This day of the offering of the early first fruits came always on the morrow after the seventh day Sabbath during the week of Passover.  This year Passover falls on the Sabbath, so the first Day of Unleavened Bread falls on the day after the Sabbath, that is always on a Sunday.  The counting of the omer will always begin on a Sunday (the morrow after the 7th Day Sabbath of Passover Week).    The day of Early First Fruits during Unleavened Bread is the first day you begin counting and you count up to 50 to get to Pentecost.  The Early First Fruits offering would have happened just BEFORE the Resurrection, while Christ was still in Heaven with God as He gave the offering of his atoning blood for us.  So the offering in heaven might have occurred on the Second Day of The Seven Days of Unleavened Bread as Jesus who had died stood before the throne of God and offered up His Holy Body and Blood for our sins.  This is why we waive the sheaf offering before God on the 2nd Day of Unleavened Bread, the Day of Early First Fruits, because that waive sheaf offering is symbolic of The Risen Lord.    

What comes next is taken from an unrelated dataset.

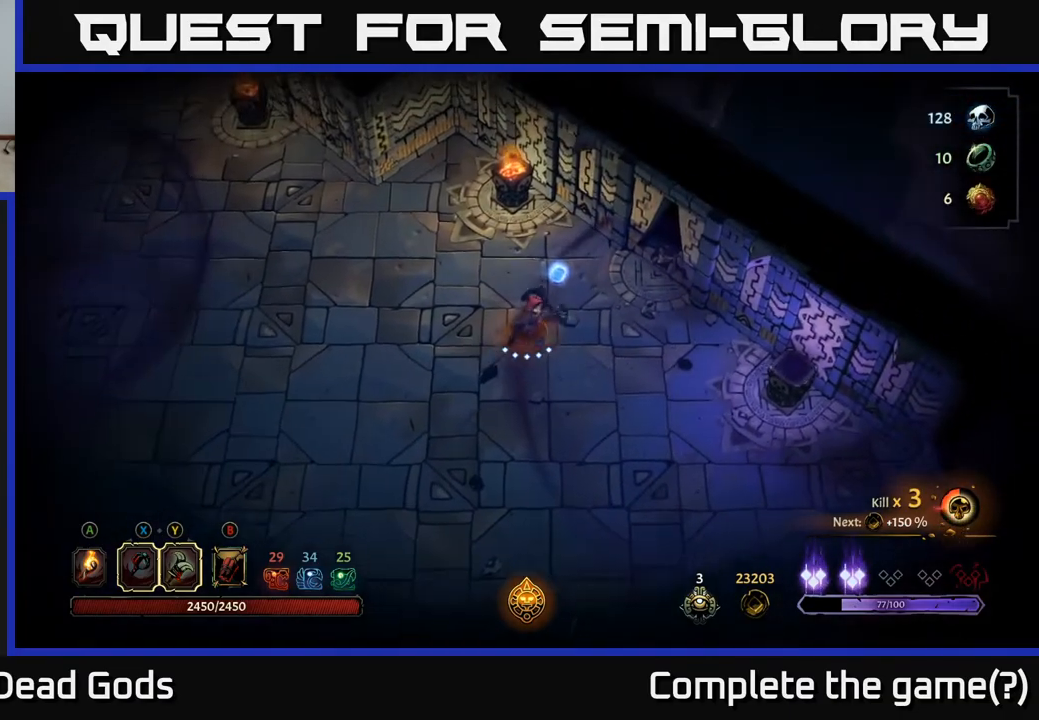
{"buttons": [], "left_stick": "left", "right_stick": "center", "events": [[367, "left_stick", "left"]]}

We see from this that the time between Passover and the Seder meal and somewhere before the second day of Unleavened Bread, on the Day of Early First Fruits represents the true day of our redemption.  We also know that an offering is not complete until God has accepted it.  It was on THE THIRD DAY just before sunset between the second day of Unleavened Bread and the Third Day of Unleavened Bread that God accepted the offering and resurrected Jesus from the grave.  

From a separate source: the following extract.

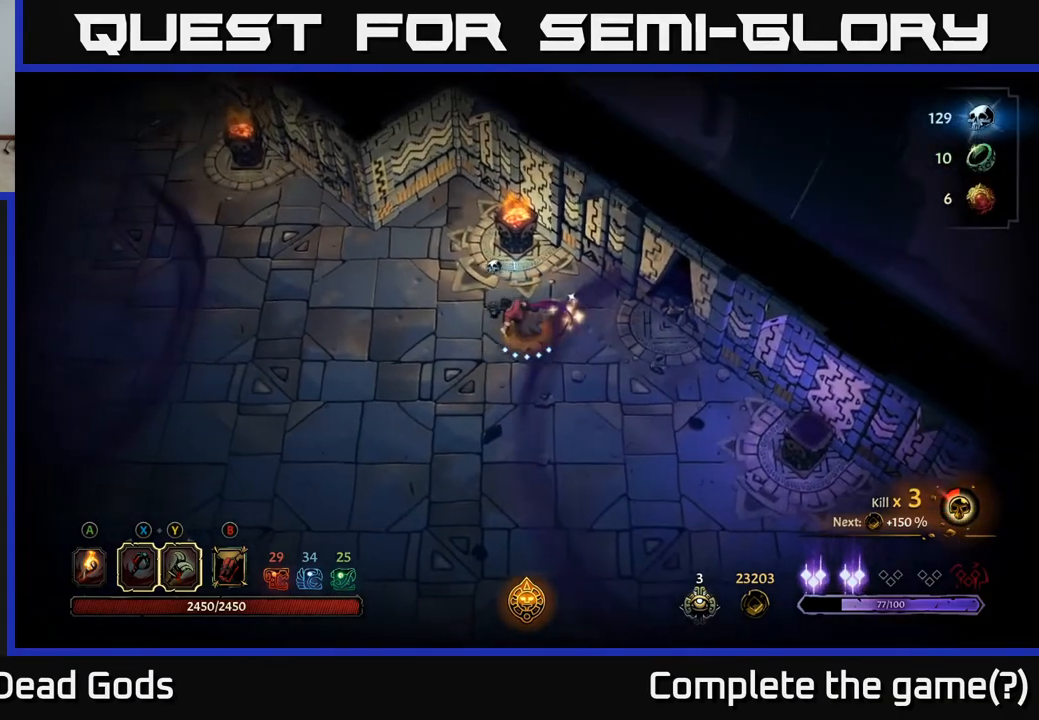
{"buttons": [], "left_stick": "up-left", "right_stick": "center", "events": [[467, "left_stick", "up-left"]]}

So we observe Early First Fruits on The Second Day of Unleavened Bread and observe The Resurrection of Christ after sunset of The Second Day of Unleavened Bread (moving into the beginning of the third day.)   Now in its fulfillment by Christ this day has come to represent the offering of Christ's atoning blood for our sins, and the acceptance of God at which point Christ was raised from the dead.  Don't forget to include Passover in your counting of the days.  Christ was put in the grave late on Passover.  He was in the grave on The First Day and The Second Day and he rose on THE THIRD DAY of Unleavened Bread.  Well that surely seems right and appropriate, after looking at the unleavened bread we ate at Passover and observing how many ways it represents Christ to us, then seeing the wave sheaf waived before God on the 2nd Day of Unleavened Bread!  At the end of the 2nd day and going into the first part of the third day we rejoice in The Resurrection miracle of God!



We start counting the Omer on Early First Fruits, because that is when Christ offered up Himself for us before God in Heaven.  This was the way of celebrating this day in the ancient church.  They knew on The Second Day of Unleavened Bread (the day of Early First Fruits) to give their offering to the priest and to start counting the Omer on that day.   It was one of the first ways of keeping time, and the days of the omer counting became one of the first calendars ever used by men.   It feels very appropriate that we would be counting time AFTER our redemption had taken place in heaven.  Until that time occurred, our lives did not count for anything.  Now in the counting of the Omer, we are anticipating new and exciting things to come because we have had our sins forgiven and we have been made new.  We have placed ourselves under the will of God and we open our hearts to learn all that He has to teach us about The Kingdom of God.  We come out of the ways of the world and we come into the ways of God.  Following the example of Our Messiah, we offer our lives as living sacrifices.  We are waiting and counting the days until Pentecost because we know that it is The Holy Spirit that brings us the power of Resurrection and New Life in Christ.  We are like a crop of wheat growing in the sun, waiting for the harvest.  We know at that time if we keep growing in God that we can be useful to our heavenly Father, and our own purposes will be fulfilled under God's will and they will be significant and make a difference.  In the harvest of God's souls, each person will make a difference in their own unique way.  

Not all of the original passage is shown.